Reserve Bank governor Graeme Wheeler today raised the official cash rate by 25 basis points to 3.25 percent and signalled there would be no pause in the bank's tightening cycle as he moves policy back to more neutral levels in an attempt to ward off higher inflation. The 90-day bank bill rate, seen as a proxy for the OCR, is projected to be 4 percent by year-end, unchanged from the March MPS. By the end of 2015, the central bank sees the 90-day bank bills at 4.7 percent, little changed from the 4.9 percent rate it saw in March.
"The kiwi has had a big spike against the US dollar," said Stuart Ive, senior advisor at OMF. "The market was expecting Wheeler to be slightly more dovish on his approach and maybe even reduce the bank bill track significantly and that basically didn't happen.
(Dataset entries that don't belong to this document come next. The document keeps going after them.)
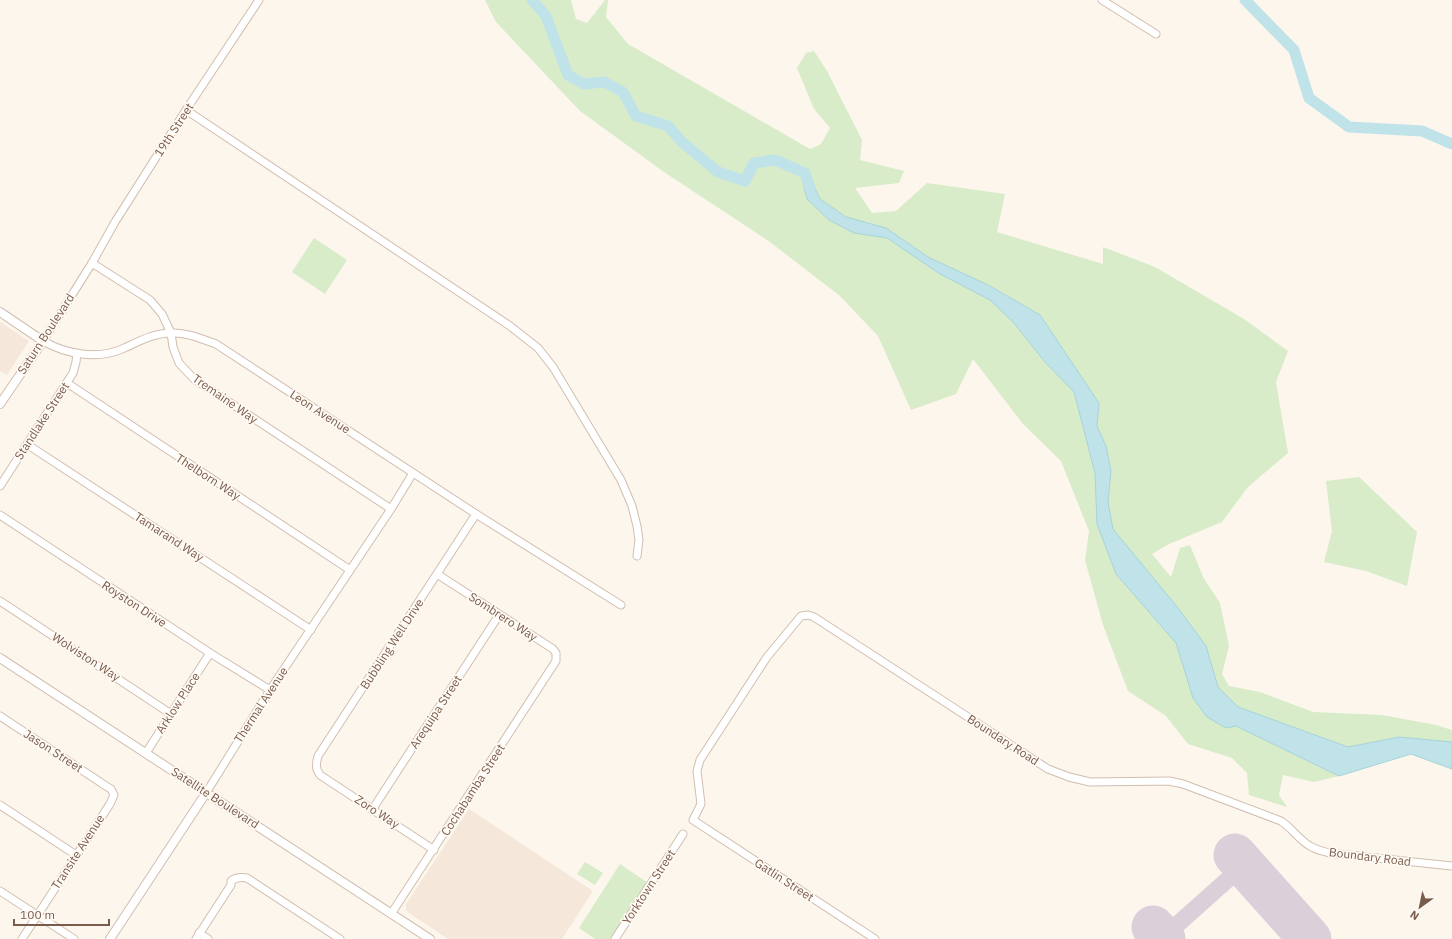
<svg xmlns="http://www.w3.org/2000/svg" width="1452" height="939" viewBox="0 0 1452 939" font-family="'IBM Plex Sans',sans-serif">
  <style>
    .residential { fill: #f5e8da }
    .green { fill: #d8ecc9 }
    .water { fill: #bfe3e8; stroke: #a5d3da }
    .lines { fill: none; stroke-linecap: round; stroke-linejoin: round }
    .river { stroke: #bfe3e8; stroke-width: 11 }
    .taxiway { stroke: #dbcfda; stroke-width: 17 }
    .runway { stroke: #dbcfda; stroke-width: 43 }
    .minor-casing { stroke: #d1beb0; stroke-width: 9 }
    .tertiary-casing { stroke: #d1beb0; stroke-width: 10 }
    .minor { stroke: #fff; stroke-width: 7 }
    .tertiary { stroke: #fff; stroke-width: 8 }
    .labels { text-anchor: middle; stroke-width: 3.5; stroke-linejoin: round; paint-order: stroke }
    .street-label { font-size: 12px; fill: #7a5c4d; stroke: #fffaf3 }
  </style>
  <rect width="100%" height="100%" fill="#fdf6ec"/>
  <g class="residential">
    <polygon points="0,322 29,341 7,375 0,371"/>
    <polygon points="469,809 593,891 562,939 448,939 409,913 406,910 406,904"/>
  </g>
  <g class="green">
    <polygon points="485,0 571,0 576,19 587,23 605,0 608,0 606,17 628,44 810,149 821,144 830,128 814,109 797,68 806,53 814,51 827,71 862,140 860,160 904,171 899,183 855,188 872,213 896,211 927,183 1005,194 997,232 1103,264 1103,247 1155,267 1244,319 1288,351 1276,382 1288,453 1248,487 1222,522 1169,544 1152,554 1171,577 1180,548 1190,545 1203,577 1220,603 1229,646 1222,674 1229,686 1260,692 1313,712 1382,715 1436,725 1452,730 1452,742 1399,737 1348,747 1238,707 1218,687 1206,646 1178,608 1113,529 1108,502 1111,471 1106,446 1097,426 1099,403 1040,315 990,286 928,257 886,228 846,217 820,199 807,171 803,183 854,233 887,238 940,274 990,300 1013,322 1045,362 1074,392 1095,473 1097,524 1116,574 1176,643 1193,698 1226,728 1236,726 1339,776 1314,782 1283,775 1279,795 1287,807 1249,795 1247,773 1232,758 1188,744 1166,716 1128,691 1103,625 1085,560 1089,531 1061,461 1023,424 973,359 956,394 911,410 878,336 840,296 770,242 664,172 580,111 496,22"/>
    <polygon points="314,238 347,260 325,294 292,272"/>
    <polygon points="1359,477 1417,532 1407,586 1366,571 1324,562 1332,531 1326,481"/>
    <polygon points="585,862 603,873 595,885 577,874"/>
    <polygon points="620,864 648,883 611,939 595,939 579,928"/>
  </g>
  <polygon class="water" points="807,171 820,199 846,217 886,228 928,257 990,286 1040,315 1099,403 1097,426 1106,446 1111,471 1108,502 1113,529 1178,608 1206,646 1218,687 1238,707 1348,747 1399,737 1452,742 1452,769 1411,754 1339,776 1236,726 1226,728 1207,717 1193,698 1176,643 1116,574 1097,524 1095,473 1074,392 1045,362 1013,322 990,300 940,274 887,238 854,233 829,220 807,199 803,183"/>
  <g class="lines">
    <g class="river">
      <polyline points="532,0 546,16 568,75 584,84 604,82 623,92 636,116 668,126 682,142 718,172 745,181 754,163 775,160 805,173 810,188"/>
      <polyline points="1245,0 1294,50 1309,98 1349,127 1422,131 1452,144"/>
    </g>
    <polyline class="taxiway" points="1161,939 1244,865"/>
    <g class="runway">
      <polyline points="1235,855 1310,939"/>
      <polyline points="1153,927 1164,939"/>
    </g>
    <defs>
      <g id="minor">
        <path d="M259 0 186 110 115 222 92 263 43 341C66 354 97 360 122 349 138 342 153 333 171 333 186 332 202 339 216 344L476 514 621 605"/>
        <polyline points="1102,0 1156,34"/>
        <polyline points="186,110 510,326 538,348 553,367 621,480 632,506 637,526 639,540 637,556"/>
        <polyline points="92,263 150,300 162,314 171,333 173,347 179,363 194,379 391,509"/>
        <polyline points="67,383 350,570"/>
        <polyline points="28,445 311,630"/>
        <polyline points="0,486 73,373 76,362 77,353"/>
        <polyline points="0,515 210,653 270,690"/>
        <polyline points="0,601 171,714"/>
        <polyline points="0,716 106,786 111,789 114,795 110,804 22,939"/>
        <polyline points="146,753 210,653"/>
        <polyline points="206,793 270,690 391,509 413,473"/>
        <polyline points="0,805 76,855"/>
        <polyline points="372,810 499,615"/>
        <path d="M434 850 320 775C315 768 316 764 318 756L476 514"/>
        <polyline points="0,891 74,939"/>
        <polyline points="391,914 556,661 556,653 553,649 437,574"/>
        <polyline points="199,933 208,939"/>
        <path d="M196 939 231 885V881C236 877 241 877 247 878L340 939"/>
        <polyline points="615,939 683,834"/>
        <path d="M875 939 693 820 701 804 697 771 700 760 767 657 801 616 808 615 814 617 1048 769 1069 777 1090 782 1169 781 1183 784 1281 821C1292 828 1299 840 1310 846 1316 850 1323 851 1329 853L1452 866"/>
      </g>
      <g id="tertiary">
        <polyline points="0,312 43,341 0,404"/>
        <polyline points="0,658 430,939"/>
        <polyline points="110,939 206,793"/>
      </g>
    </defs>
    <use href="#minor" class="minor-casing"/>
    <use href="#tertiary" class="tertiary-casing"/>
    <use href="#minor" class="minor"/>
    <use href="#tertiary" class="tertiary"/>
  </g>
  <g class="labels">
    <g class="street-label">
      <text transform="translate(174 130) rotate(-57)" y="4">19th Street</text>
      <text transform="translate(46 334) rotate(-57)" y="4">Saturn Boulevard</text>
      <text transform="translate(225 399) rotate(35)" y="4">Tremaine Way</text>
      <text transform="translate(320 412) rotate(33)" y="4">Leon Avenue</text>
      <text transform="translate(42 421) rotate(-57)" y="4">Standlake Street</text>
      <text transform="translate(208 477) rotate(33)" y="4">Thelborn Way</text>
      <text transform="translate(169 537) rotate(33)" y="4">Tamarand Way</text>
      <text transform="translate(134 604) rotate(33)" y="4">Royston Drive</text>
      <text transform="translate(503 617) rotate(33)" y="4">Sombrero Way</text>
      <text transform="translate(392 644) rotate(-57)" y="4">Bubbling Well Drive</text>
      <text transform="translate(86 657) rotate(33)" y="4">Wolviston Way</text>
      <text transform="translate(178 703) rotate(-57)" y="4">Arklow Place</text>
      <text transform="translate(261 705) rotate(-57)" y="4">Thermal Avenue</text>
      <text transform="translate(436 712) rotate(-57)" y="4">Arequipa Street</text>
      <text transform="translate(1003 740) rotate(33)" y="4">Boundary Road</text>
      <text transform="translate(53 751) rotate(33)" y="4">Jason Street</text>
      <text transform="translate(473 790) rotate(-57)" y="4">Cochabamba Street</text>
      <text transform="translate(215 798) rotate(33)" y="4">Satellite Boulevard</text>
      <text transform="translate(377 812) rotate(33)" y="4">Zoro Way</text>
      <text transform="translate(78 852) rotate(-57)" y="4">Transite Avenue</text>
      <text transform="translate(1370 857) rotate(7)" y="4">Boundary Road</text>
      <text transform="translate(784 880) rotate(33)" y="4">Gatlin Street</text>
      <text transform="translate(649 887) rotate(-57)" y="4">Yorktown Street</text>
    </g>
  </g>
  <g transform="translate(1420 907) rotate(213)" stroke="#fffaf3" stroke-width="3" paint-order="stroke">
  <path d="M0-3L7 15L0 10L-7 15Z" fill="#7a5c4d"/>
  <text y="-6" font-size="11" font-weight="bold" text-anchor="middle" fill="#7a5c4d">N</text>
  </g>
  <path d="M14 919v6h95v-6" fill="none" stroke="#7a5c4d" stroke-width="2"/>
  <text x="20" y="919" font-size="12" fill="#7a5c4d" stroke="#fffaf3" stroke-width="3" paint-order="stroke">100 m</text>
</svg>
That makes it very clear from Wheeler that we are going to continue raising rates on the current track that we are on until he believes that we are in a more neutral stance given inflation."
The central bank sees annual inflation breaking through the mid-point of its 1 percent-to-3 percent target range in the June quarter of 2015, at 2.1 percent, three months earlier than was projected in the March MPS, before slipping back to 1.9 percent.
The kiwi faces resistance at 86.50 US cents as the greenback is underpinned by an improving US economy, and traders would need to see weaker data on US retail sales tonight to break through that level, Ive said.
The biggest revisions to the bank’s forecasts are for the track of the trade-weighted index, which was recently at 80.31 from 79.56 immediately before today's MPS and 79.97 at the time of the last MPS on March 13. The central bank expects the TWI to average 80 in the June quarter, up from its March projection of 78.4, and hold above 79 through 2014, before declining in 2015.
"The RBNZ have raised significantly the TWI track," said OMF's Ive. "They probably had to as we are clearly on a different path to the majority of the rest of the world."
The New Zealand dollar also spiked higher against the Australian dollar following today's MPS. The local currency touched a two-week high of 91.80 Australian cents, from 91.14 cents immediately before the 9am announcement, and was recently trading at 91.75 cents.
"We have two very different economies and two very different central bank approaches at the moment," said OMF's Ive. "We are in a hiking cycle and the RBA are clearly on the fence."
The kiwi faces resistance at 92.10 Australian cents, Ive said.
The local currency jumped to a one-year high of 63.74 euro cents, from 63.18 cents before the statement and was recently trading at 63.60 cents. It rose to a three-week high of 51.38 British pence from 50.93 pence before the MPS and was recently trading at 51.26 pence. The kiwi rose to a four-week high of 87.99 yen from 87.27 yen before the MPS and was recently at 87.78 yen.